**TASK STATEMENT**
Print the listing below exactly, images excluded.
*** Block opens ***
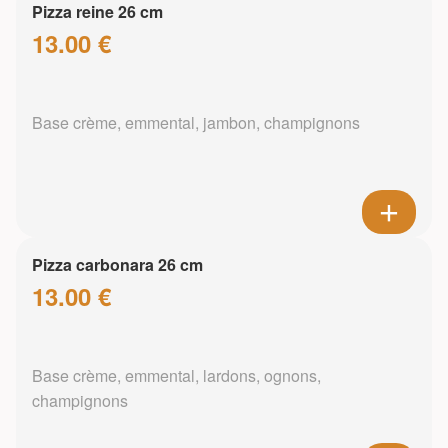
Pizza reine 26 cm
13.00 €
Base crème, emmental, jambon, champignons
Pizza carbonara 26 cm
13.00 €
Base crème, emmental, lardons, ognons,
champignons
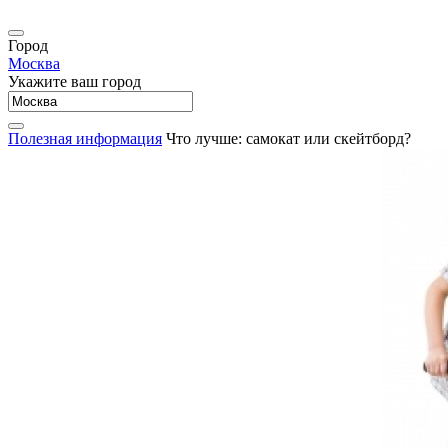
Город
Москва
Укажите ваш город
Полезная информация
Что лучше: самокат или скейтборд?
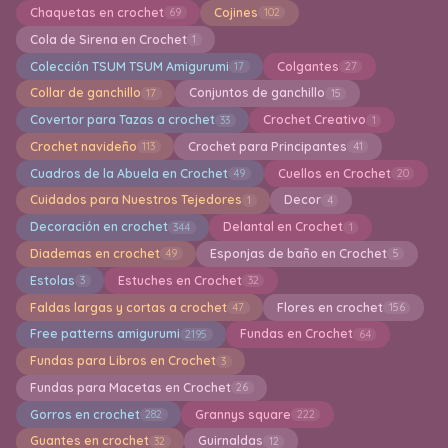
Chaquetas en crochet
Cojines
69
102
Cola de Sirena en Crochet
1
Colección TSUM TSUM Amigurumi
Colgantes
17
27
Collar de ganchillo
Conjuntos de ganchillo
17
15
Covertor para Tazas a crochet
Crochet Creativo
33
1
Crochet navideño
Crochet para Principantes
113
41
Cuadros de la Abuela en Crochet
Cuellos en Crochet
49
20
Cuidados para Nuestros Tejedores
Decor
1
4
Decoración en crochet
Delantal en Crochet
344
1
Diademas en crochet
Esponjas de baño en Crochet
49
5
Estolas
Estuches en Crochet
3
32
Faldas largas y cortas a crochet
Flores en crochet
47
156
Free patterns amigurumi
Fundas en Crochet
2195
64
Fundas para Libros en Crochet
3
Fundas para Macetas en Crochet
26
Gorros en crochet
Grannys square
282
222
Guantes en crochet
Guirnaldas
32
12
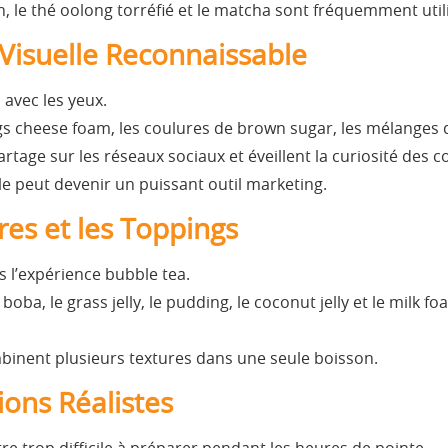
n, le thé oolong torréfié et le matcha sont fréquemment util
 Visuelle Reconnaissable
 avec les yeux.
s cheese foam, les coulures de brown sugar, les mélanges de
rtage sur les réseaux sociaux et éveillent la curiosité des
 peut devenir un puissant outil marketing.
res et les Toppings
s l’expérience bubble tea.
boba, le grass jelly, le pudding, le coconut jelly et le mil
inent plusieurs textures dans une seule boisson.
ions Réalistes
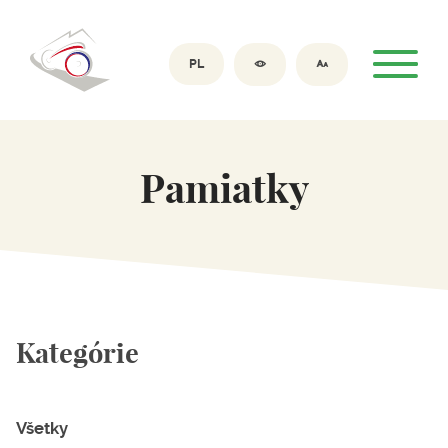
PL
Pamiatky
Kategórie
Všetky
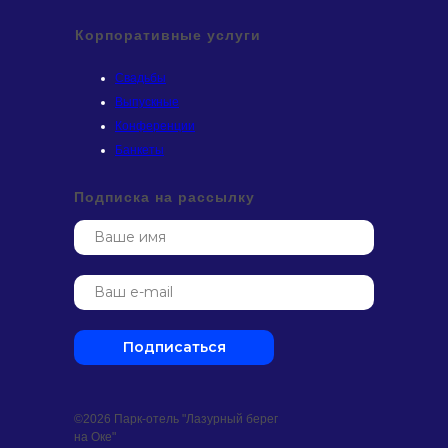
Корпоративные услуги
Свадьбы
Выпускные
Конференции
Банкеты
Подписка на рассылку
Подписаться
©2026 Парк-отель "Лазурный берег
на Оке"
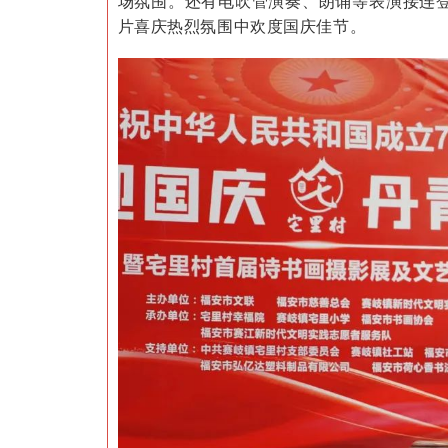
场氛围。还有电吹管演奏、朗诵等表演接连
片喜庆热烈氛围中欢度国庆佳节。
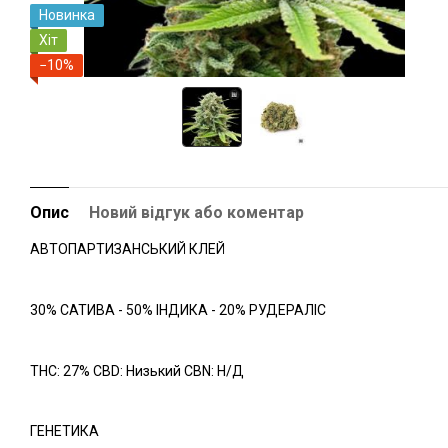
Новинка
Хіт
−10%
Опис
Новий відгук або коментар
АВТОПАРТИЗАНСЬКИЙ КЛЕЙ
30% САТИВА - 50% ІНДИКА - 20% РУДЕРАЛІС
THC: 27% CBD: Низький CBN: Н/Д
ГЕНЕТИКА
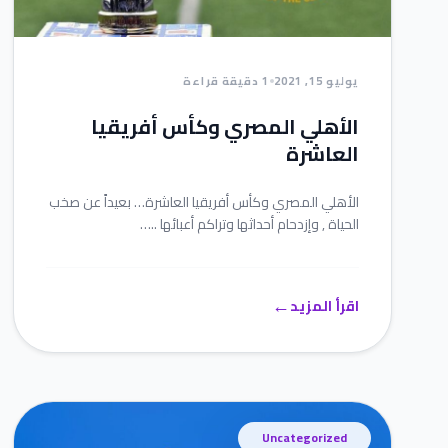
يوليو 15, 2021
1 دقيقة قراءة
الأهلي المصري وكأس أفريقيا
العاشرة
الأهلي المصري وكأس أفريقيا العاشرة… بعيداً عن صخب
الحياة , وإزدحام أحداثها وتراكم أعبائها ..…
←
اقرأ المزيد
Uncategorized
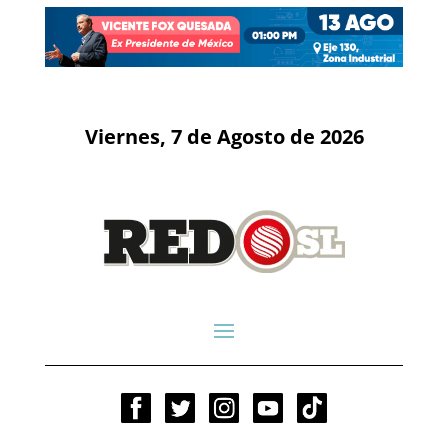
Viernes, 7 de Agosto de 2026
*** Block closes ***
**OUTPUT FOR THIS TASK**
Pizza reine 26 cm
13.00 €
Base crème, emmental, jambon, champignons
Pizza carbonara 26 cm
13.00 €
Base crème, emmental, lardons, ognons,
champignons
Город
Москва
Укажите ваш город
Полезная информация
Что лучше: самокат или скейтборд?
Chaquetas en crochet
Cojines
69
102
Cola de Sirena en Crochet
1
Colección TSUM TSUM Amigurumi
Colgantes
17
27
Collar de ganchillo
Conjuntos de ganchillo
17
15
Covertor para Tazas a crochet
Crochet Creativo
33
1
Crochet navideño
Crochet para Principantes
113
41
Cuadros de la Abuela en Crochet
Cuellos en Crochet
49
20
Cuidados para Nuestros Tejedores
Decor
1
4
Decoración en crochet
Delantal en Crochet
344
1
Diademas en crochet
Esponjas de baño en Crochet
49
5
Estolas
Estuches en Crochet
3
32
Faldas largas y cortas a crochet
Flores en crochet
47
156
Free patterns amigurumi
Fundas en Crochet
2195
64
Fundas para Libros en Crochet
3
Fundas para Macetas en Crochet
26
Gorros en crochet
Grannys square
282
222
Guantes en crochet
Guirnaldas
32
12
n, le thé oolong torréfié et le matcha sont fréquemment util
 Visuelle Reconnaissable
 avec les yeux.
s cheese foam, les coulures de brown sugar, les mélanges de
rtage sur les réseaux sociaux et éveillent la curiosité des
 peut devenir un puissant outil marketing.
res et les Toppings
s l’expérience bubble tea.
boba, le grass jelly, le pudding, le coconut jelly et le mil
inent plusieurs textures dans une seule boisson.
ions Réalistes
PL
Pamiatky
Kategórie
Všetky
Корпоративные услуги
Свадьбы
Выпускные
Конференции
Банкеты
Подписка на рассылку
Подписаться
©2026 Парк-отель "Лазурный берег
на Оке"
场氛围。还有电吹管演奏、朗诵等表演接连
片喜庆热烈氛围中欢度国庆佳节。
Новинка
Хіт
−10%
Опис
Новий відгук або коментар
АВТОПАРТИЗАНСЬКИЙ КЛЕЙ
30% САТИВА - 50% ІНДИКА - 20% РУДЕРАЛІС
THC: 27% CBD: Низький CBN: Н/Д
ГЕНЕТИКА
يوليو 15, 2021
1 دقيقة قراءة
الأهلي المصري وكأس أفريقيا
العاشرة
الأهلي المصري وكأس أفريقيا العاشرة… بعيداً عن صخب
الحياة , وإزدحام أحداثها وتراكم أعبائها ..…
←
اقرأ المزيد
Uncategorized
Viernes, 7 de Agosto de 2026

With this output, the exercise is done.